REQUIREMENT :: Print the lines below word for word, beginning with the first and ending with the line that holds "deadlines, tracing, etc.", and skip every picture.

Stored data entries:

• • •

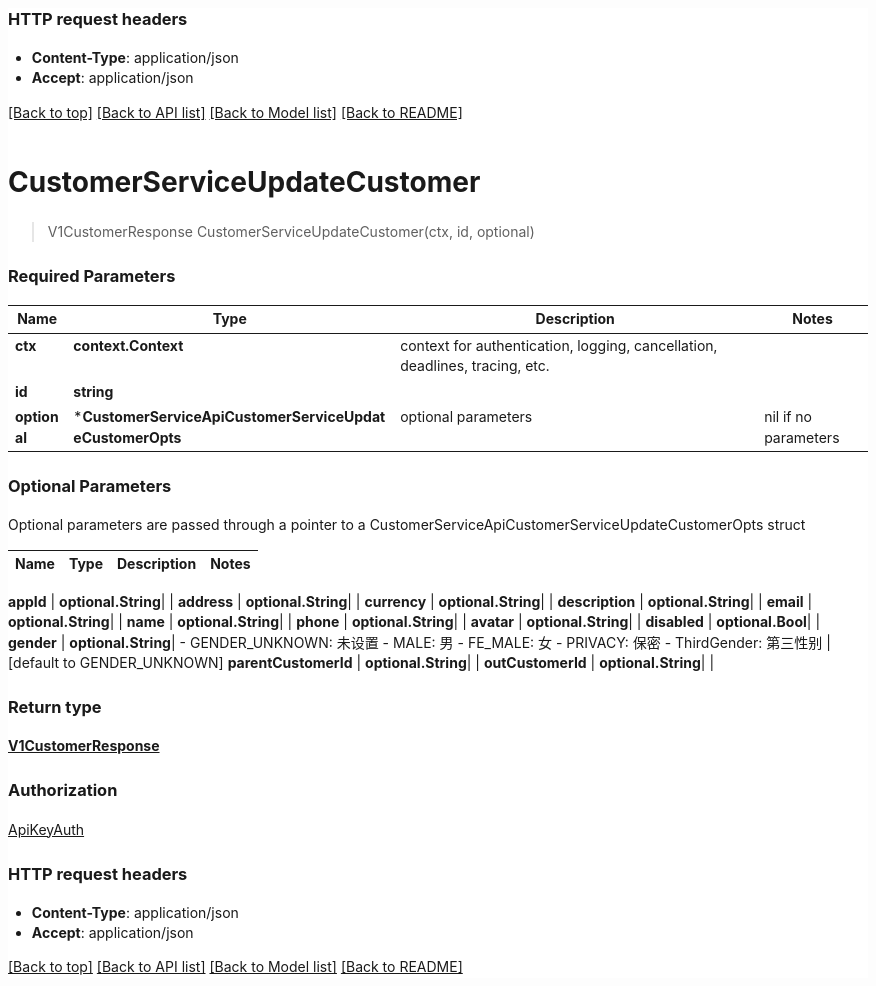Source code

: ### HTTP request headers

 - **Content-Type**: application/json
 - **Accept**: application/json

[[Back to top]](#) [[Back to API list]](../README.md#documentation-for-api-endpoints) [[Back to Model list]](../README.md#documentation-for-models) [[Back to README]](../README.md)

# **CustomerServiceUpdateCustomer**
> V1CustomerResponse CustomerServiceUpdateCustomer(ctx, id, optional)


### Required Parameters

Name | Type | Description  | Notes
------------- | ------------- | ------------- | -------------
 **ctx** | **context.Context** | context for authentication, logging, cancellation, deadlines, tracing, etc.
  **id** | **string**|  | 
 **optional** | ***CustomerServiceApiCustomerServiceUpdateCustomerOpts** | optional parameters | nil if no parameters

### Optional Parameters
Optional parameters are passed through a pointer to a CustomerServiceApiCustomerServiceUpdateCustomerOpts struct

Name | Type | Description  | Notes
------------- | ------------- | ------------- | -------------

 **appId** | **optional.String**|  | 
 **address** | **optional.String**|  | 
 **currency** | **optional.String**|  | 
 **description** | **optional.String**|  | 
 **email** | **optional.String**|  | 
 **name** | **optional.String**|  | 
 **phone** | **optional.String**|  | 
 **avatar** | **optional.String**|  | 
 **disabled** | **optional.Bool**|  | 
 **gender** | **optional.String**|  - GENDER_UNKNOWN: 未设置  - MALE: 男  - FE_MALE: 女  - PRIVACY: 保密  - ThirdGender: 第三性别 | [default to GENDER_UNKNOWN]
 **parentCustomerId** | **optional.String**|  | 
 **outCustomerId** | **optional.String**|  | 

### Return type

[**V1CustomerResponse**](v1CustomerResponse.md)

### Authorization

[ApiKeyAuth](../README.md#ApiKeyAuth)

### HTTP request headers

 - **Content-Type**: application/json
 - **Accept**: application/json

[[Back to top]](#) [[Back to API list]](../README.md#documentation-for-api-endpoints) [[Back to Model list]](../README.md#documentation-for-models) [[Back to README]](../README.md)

• • •

EXERCISE RESULT ::
Source code

: ### HTTP request headers

 - **Content-Type**: application/json
 - **Accept**: application/json

[[Back to top]](#) [[Back to API list]](../README.md#documentation-for-api-endpoints) [[Back to Model list]](../README.md#documentation-for-models) [[Back to README]](../README.md)

# **CustomerServiceUpdateCustomer**
> V1CustomerResponse CustomerServiceUpdateCustomer(ctx, id, optional)


### Required Parameters

Name | Type | Description  | Notes
------------- | ------------- | ------------- | -------------
 **ctx** | **context.Context** | context for authentication, logging, cancellation, deadlines, tracing, etc.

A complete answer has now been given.